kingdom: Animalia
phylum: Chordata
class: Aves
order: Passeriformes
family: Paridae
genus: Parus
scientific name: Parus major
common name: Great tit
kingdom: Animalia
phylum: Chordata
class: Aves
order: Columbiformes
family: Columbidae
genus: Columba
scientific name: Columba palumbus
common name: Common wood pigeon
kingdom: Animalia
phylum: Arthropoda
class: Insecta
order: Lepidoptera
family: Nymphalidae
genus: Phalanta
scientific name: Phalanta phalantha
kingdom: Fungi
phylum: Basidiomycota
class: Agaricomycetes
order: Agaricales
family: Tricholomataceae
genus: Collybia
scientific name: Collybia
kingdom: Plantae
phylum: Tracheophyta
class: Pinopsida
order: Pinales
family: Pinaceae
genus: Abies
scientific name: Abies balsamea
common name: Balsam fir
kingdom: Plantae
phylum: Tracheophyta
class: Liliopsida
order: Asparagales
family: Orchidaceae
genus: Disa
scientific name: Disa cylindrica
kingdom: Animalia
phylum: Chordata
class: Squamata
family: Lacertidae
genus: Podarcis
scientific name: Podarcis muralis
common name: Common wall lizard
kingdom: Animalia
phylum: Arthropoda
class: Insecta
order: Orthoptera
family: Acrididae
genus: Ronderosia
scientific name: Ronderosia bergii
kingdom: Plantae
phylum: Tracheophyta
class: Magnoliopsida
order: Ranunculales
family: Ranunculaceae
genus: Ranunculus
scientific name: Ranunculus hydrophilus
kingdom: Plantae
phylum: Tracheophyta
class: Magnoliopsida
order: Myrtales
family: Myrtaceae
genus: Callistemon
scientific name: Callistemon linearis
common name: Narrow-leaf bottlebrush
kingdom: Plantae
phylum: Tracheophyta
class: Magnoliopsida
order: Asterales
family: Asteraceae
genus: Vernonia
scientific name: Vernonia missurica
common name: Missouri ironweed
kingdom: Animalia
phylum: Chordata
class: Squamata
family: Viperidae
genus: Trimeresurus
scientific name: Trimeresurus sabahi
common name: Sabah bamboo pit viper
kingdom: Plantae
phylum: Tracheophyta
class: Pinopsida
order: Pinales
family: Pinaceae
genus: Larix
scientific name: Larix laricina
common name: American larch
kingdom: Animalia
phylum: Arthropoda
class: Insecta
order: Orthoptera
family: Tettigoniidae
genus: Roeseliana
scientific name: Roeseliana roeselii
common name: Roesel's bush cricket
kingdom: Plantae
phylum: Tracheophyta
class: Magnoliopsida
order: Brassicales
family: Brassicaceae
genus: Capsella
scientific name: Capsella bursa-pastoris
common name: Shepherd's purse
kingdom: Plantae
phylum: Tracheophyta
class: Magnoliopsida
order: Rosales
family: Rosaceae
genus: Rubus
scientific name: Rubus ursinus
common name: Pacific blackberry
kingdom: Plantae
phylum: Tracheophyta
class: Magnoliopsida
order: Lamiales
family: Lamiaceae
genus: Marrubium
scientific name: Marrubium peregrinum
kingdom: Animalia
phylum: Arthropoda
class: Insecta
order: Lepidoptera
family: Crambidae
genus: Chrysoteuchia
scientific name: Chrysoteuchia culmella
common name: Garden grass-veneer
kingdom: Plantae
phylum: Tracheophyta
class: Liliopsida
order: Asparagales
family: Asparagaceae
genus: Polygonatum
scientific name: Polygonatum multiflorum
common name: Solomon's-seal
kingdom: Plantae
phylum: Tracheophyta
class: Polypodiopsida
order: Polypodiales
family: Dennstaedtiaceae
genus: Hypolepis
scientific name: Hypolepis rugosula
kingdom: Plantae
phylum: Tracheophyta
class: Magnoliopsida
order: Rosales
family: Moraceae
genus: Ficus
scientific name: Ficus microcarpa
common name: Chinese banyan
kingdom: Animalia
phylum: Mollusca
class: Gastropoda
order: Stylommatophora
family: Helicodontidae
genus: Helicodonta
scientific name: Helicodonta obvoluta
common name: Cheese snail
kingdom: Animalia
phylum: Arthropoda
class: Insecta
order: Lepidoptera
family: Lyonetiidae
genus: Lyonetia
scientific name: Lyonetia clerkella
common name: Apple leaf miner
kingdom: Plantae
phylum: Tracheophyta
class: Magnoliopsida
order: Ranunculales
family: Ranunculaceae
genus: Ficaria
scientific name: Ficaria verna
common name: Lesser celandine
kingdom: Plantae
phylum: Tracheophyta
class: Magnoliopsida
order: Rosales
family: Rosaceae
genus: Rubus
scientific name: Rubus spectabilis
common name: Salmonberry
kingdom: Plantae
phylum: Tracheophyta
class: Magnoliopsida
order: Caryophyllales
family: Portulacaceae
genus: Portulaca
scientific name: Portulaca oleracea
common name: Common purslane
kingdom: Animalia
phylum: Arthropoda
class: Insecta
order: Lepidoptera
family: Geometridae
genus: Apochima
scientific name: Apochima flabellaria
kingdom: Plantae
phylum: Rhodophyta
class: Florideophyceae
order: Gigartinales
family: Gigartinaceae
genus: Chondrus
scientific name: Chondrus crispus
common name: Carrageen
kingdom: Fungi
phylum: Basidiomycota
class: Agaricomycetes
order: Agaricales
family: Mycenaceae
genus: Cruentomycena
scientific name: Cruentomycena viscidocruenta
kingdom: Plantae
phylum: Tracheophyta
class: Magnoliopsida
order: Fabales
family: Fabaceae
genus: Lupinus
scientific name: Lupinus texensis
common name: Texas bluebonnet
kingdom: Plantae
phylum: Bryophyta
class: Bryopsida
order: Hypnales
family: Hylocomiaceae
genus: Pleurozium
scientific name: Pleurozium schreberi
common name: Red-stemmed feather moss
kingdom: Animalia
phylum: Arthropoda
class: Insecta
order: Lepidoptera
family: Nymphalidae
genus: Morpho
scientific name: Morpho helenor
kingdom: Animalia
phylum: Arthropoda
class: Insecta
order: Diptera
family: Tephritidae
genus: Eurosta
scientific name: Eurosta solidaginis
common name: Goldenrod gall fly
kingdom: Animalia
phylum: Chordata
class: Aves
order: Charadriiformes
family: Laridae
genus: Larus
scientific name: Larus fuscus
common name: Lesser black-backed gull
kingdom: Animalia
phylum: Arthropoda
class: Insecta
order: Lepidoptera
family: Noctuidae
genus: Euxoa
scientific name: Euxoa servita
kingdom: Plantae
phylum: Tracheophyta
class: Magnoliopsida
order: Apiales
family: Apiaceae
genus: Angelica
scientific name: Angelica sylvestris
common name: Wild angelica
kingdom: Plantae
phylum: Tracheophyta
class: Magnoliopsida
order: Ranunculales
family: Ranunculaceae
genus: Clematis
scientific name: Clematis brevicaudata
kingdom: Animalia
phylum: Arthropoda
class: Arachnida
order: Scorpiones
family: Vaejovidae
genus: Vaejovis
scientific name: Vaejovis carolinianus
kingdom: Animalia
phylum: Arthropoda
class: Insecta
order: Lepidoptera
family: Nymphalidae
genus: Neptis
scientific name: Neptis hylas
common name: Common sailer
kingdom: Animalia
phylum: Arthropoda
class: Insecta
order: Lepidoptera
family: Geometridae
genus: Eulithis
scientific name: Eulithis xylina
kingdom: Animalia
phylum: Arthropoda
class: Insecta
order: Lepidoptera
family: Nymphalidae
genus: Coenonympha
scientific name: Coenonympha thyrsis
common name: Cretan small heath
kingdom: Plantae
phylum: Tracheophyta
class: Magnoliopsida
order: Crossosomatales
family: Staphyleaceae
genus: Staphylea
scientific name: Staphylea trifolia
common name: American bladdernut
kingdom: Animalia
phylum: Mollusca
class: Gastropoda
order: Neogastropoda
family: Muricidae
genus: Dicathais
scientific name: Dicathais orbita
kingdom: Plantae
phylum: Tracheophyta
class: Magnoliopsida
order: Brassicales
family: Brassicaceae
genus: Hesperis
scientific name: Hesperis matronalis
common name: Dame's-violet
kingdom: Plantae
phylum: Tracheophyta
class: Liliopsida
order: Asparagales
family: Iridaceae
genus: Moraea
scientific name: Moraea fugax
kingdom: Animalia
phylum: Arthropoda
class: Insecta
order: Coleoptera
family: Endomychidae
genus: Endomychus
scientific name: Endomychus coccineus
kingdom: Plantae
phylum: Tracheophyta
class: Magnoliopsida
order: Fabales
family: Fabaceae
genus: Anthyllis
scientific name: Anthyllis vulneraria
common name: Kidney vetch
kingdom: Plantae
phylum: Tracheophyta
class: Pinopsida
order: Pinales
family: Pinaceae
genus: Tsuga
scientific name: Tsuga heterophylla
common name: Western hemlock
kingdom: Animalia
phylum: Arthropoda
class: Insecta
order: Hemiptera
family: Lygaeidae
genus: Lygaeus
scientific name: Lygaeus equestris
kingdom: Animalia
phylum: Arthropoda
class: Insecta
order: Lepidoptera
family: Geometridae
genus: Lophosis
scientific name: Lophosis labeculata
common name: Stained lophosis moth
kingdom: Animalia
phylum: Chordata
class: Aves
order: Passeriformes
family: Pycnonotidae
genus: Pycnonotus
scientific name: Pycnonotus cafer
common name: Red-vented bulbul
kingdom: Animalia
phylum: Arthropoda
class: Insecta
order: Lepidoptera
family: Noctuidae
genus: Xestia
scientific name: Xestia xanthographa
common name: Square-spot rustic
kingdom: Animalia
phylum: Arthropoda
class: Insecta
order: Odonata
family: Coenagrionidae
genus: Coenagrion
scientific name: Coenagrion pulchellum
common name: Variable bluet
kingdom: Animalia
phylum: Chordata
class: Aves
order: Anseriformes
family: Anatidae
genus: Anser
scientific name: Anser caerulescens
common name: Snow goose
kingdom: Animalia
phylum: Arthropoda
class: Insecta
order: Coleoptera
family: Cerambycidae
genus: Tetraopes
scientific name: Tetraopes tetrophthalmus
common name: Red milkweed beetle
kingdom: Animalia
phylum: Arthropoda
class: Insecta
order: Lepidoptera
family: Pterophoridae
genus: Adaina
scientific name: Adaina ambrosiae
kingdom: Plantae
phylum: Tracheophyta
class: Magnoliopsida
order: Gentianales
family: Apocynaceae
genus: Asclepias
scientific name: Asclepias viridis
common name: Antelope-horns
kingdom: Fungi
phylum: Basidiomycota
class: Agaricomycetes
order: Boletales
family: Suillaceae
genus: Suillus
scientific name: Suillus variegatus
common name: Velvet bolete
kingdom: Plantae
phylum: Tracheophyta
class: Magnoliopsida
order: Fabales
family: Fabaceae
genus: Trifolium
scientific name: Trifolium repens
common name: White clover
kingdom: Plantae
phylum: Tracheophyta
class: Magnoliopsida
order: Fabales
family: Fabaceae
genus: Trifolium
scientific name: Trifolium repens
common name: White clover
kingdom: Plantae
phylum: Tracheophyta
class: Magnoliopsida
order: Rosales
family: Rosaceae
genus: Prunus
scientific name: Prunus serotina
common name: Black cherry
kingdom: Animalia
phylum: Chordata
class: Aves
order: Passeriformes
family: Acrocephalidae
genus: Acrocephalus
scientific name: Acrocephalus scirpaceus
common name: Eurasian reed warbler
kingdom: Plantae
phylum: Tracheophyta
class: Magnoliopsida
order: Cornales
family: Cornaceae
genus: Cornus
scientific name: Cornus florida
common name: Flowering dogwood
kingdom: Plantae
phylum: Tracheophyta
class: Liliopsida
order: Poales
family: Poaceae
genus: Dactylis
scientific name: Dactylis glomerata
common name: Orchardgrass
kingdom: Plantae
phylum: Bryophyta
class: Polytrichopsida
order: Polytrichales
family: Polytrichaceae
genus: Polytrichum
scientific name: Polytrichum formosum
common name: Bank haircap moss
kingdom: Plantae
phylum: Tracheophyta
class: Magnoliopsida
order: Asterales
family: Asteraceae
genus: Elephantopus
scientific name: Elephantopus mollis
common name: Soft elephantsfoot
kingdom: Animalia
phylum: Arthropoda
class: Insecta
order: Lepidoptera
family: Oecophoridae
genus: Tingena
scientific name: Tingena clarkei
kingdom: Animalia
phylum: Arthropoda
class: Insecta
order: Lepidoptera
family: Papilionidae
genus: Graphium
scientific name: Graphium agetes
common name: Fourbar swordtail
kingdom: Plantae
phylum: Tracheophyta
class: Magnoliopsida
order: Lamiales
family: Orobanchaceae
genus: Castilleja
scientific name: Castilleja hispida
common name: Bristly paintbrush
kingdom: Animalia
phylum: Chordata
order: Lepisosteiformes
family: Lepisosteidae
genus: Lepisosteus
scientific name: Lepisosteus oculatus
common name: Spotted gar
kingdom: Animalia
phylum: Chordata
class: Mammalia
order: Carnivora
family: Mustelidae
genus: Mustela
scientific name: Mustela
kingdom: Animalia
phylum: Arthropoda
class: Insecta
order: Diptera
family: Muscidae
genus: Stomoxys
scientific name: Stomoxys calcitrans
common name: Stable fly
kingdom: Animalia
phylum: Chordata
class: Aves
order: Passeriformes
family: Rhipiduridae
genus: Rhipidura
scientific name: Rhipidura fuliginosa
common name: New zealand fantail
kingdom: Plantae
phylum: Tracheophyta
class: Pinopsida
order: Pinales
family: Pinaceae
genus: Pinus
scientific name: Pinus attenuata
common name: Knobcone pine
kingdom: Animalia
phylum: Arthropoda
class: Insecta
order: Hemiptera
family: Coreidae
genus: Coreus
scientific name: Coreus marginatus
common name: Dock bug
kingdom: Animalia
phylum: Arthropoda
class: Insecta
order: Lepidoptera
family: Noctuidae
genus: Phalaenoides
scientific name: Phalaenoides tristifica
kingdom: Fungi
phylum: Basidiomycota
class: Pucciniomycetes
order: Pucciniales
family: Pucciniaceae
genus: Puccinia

● ● ● ● ● ● ●

Aim of the task: Rewrite everything from the start of the items down to the line containing "family: Lacertidae", changing "common name" to "vernacular name" and leaving all else as it is.

Solution for this task:
kingdom: Animalia
phylum: Chordata
class: Aves
order: Passeriformes
family: Paridae
genus: Parus
scientific name: Parus major
vernacular name: Great tit
kingdom: Animalia
phylum: Chordata
class: Aves
order: Columbiformes
family: Columbidae
genus: Columba
scientific name: Columba palumbus
vernacular name: Common wood pigeon
kingdom: Animalia
phylum: Arthropoda
class: Insecta
order: Lepidoptera
family: Nymphalidae
genus: Phalanta
scientific name: Phalanta phalantha
kingdom: Fungi
phylum: Basidiomycota
class: Agaricomycetes
order: Agaricales
family: Tricholomataceae
genus: Collybia
scientific name: Collybia
kingdom: Plantae
phylum: Tracheophyta
class: Pinopsida
order: Pinales
family: Pinaceae
genus: Abies
scientific name: Abies balsamea
vernacular name: Balsam fir
kingdom: Plantae
phylum: Tracheophyta
class: Liliopsida
order: Asparagales
family: Orchidaceae
genus: Disa
scientific name: Disa cylindrica
kingdom: Animalia
phylum: Chordata
class: Squamata
family: Lacertidae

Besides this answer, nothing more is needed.